Task instructions:
Images are to be left out when the records below are printed word for word.

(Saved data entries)
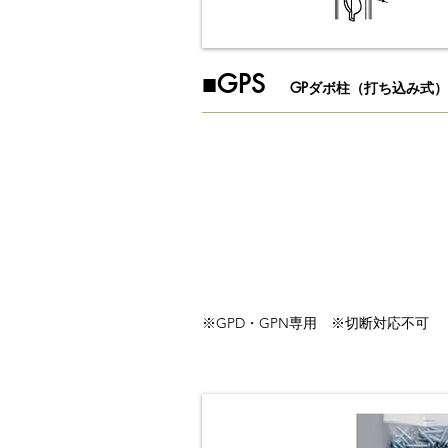
​■GPS
GPダボ柱（打ち込み式）
※GPD・GPN専用 ※切断対応不可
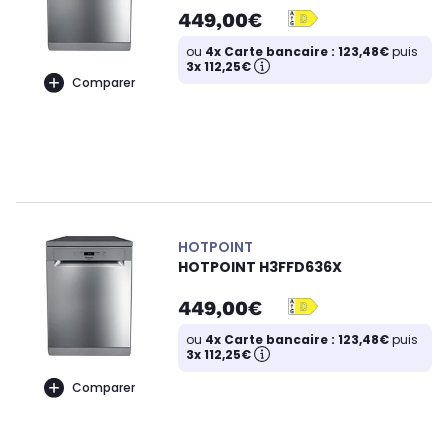
449,00€
ou
4x Carte bancaire : 123,48€
puis
3x 112,25€
Comparer
HOTPOINT
HOTPOINT H3FFD636X
449,00€
ou
4x Carte bancaire : 123,48€
puis
3x 112,25€
Comparer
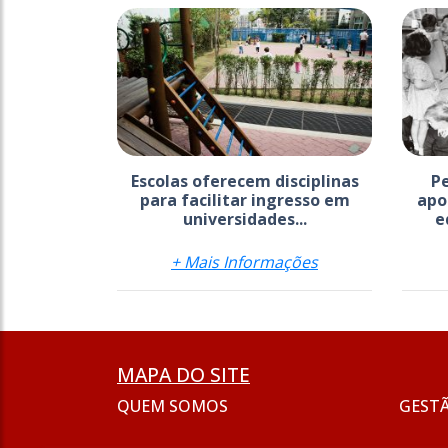
Escolas oferecem disciplinas
P
para facilitar ingresso em
apo
universidades...
e
+ Mais Informações
MAPA DO SITE
QUEM SOMOS
GEST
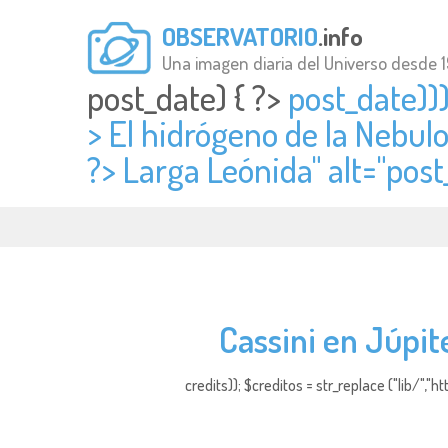
OBSERVATORIO
.info
Una imagen diaria del Universo desde 
post_date) { ?>
post_date)))
> El hidrógeno de la Nebul
?> Larga Leónida" alt="
post
Cassini en Júpit
credits)); $creditos = str_replace ("lib/","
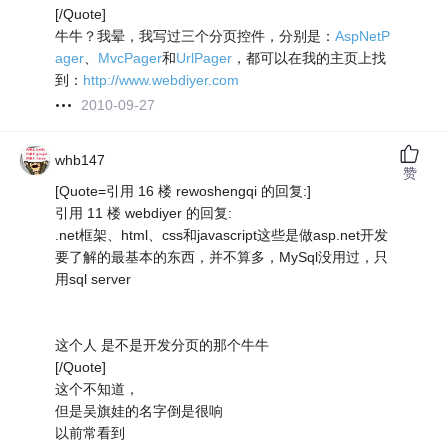
[/Quote]
牛牛？我晕，我写过三个分页控件，分别是：
AspNetP
ager
、
MvcPager
和
UrlPager
，都可以在我的主页上找
到：
http://www.webdiyer.com
2010-09-27
whb147
赞
[Quote=引用 16 楼 rewoshengqi 的回复:]
引用 11 楼 webdiyer 的回复:
.net框架、html、css和javascript这些是做asp.net开发
要了解的最基本的东西，并不算多，MySql没用过，只
用sql server
这个人 是不是开发分页的那个牛牛
[/Quote]
这个不知道，
但是吴旗娃的名字倒是很响
以前常看到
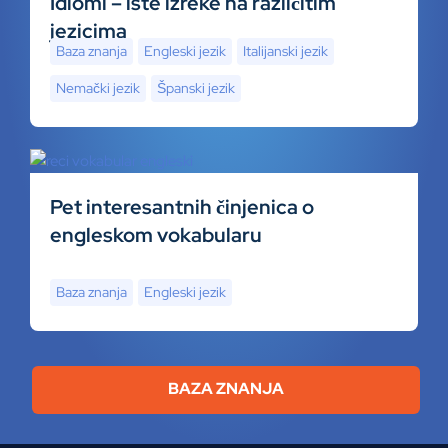
Idiomi – iste izreke na različitim
jezicima
Baza znanja
Engleski jezik
Italijanski jezik
Nemački jezik
Španski jezik
Pet interesantnih činjenica o
engleskom vokabularu
Baza znanja
Engleski jezik
BAZA ZNANJA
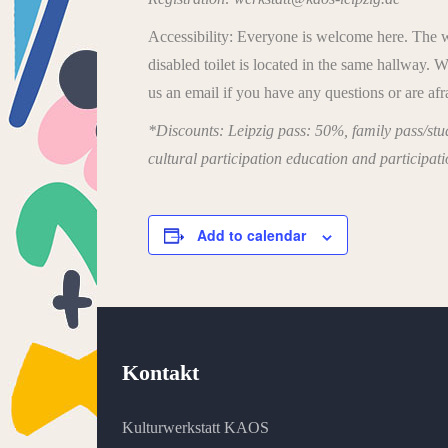
Accessibility: Everyone is welcome here. The wor
disabled toilet is located in the same hallway.
us an email if you have any questions or are afr
*Discounts: Leipzig pass: 50%, family pass/stud
cultural participation education and participat
Add to calendar
Kontakt
Kulturwerkstatt KAOS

Written reply:
​■GPS
GPダボ柱（打ち込み式）
※GPD・GPN専用 ※切断対応不可
449,00€
ou
4x Carte bancaire : 123,48€
puis
3x 112,25€
Comparer
HOTPOINT
HOTPOINT H3FFD636X
449,00€
ou
4x Carte bancaire : 123,48€
puis
3x 112,25€
Comparer
Escolas oferecem disciplinas
P
para facilitar ingresso em
apo
universidades...
e
+ Mais Informações
MAPA DO SITE
QUEM SOMOS
GEST
OBSERVATORIO
.info
Una imagen diaria del Universo desde 
post_date) { ?>
post_date)))
> El hidrógeno de la Nebul
?> Larga Leónida" alt="
post
Cassini en Júpit
credits)); $creditos = str_replace ("lib/","
[/Quote]
牛牛？我晕，我写过三个分页控件，分别是：
AspNetP
ager
、
MvcPager
和
UrlPager
，都可以在我的主页上找
到：
http://www.webdiyer.com
2010-09-27
whb147
赞
[Quote=引用 16 楼 rewoshengqi 的回复:]
引用 11 楼 webdiyer 的回复:
.net框架、html、css和javascript这些是做asp.net开发
要了解的最基本的东西，并不算多，MySql没用过，只
用sql server
这个人 是不是开发分页的那个牛牛
[/Quote]
这个不知道，
但是吴旗娃的名字倒是很响
以前常看到
Idiomi – iste izreke na različitim
jezicima
Baza znanja
Engleski jezik
Italijanski jezik
Nemački jezik
Španski jezik
Pet interesantnih činjenica o
engleskom vokabularu
Baza znanja
Engleski jezik
BAZA ZNANJA
Accessibility: Everyone is welcome here. The wor
disabled toilet is located in the same hallway.
us an email if you have any questions or are afr
*Discounts: Leipzig pass: 50%, family pass/stud
cultural participation education and participat
Add to calendar
Kontakt
Kulturwerkstatt KAOS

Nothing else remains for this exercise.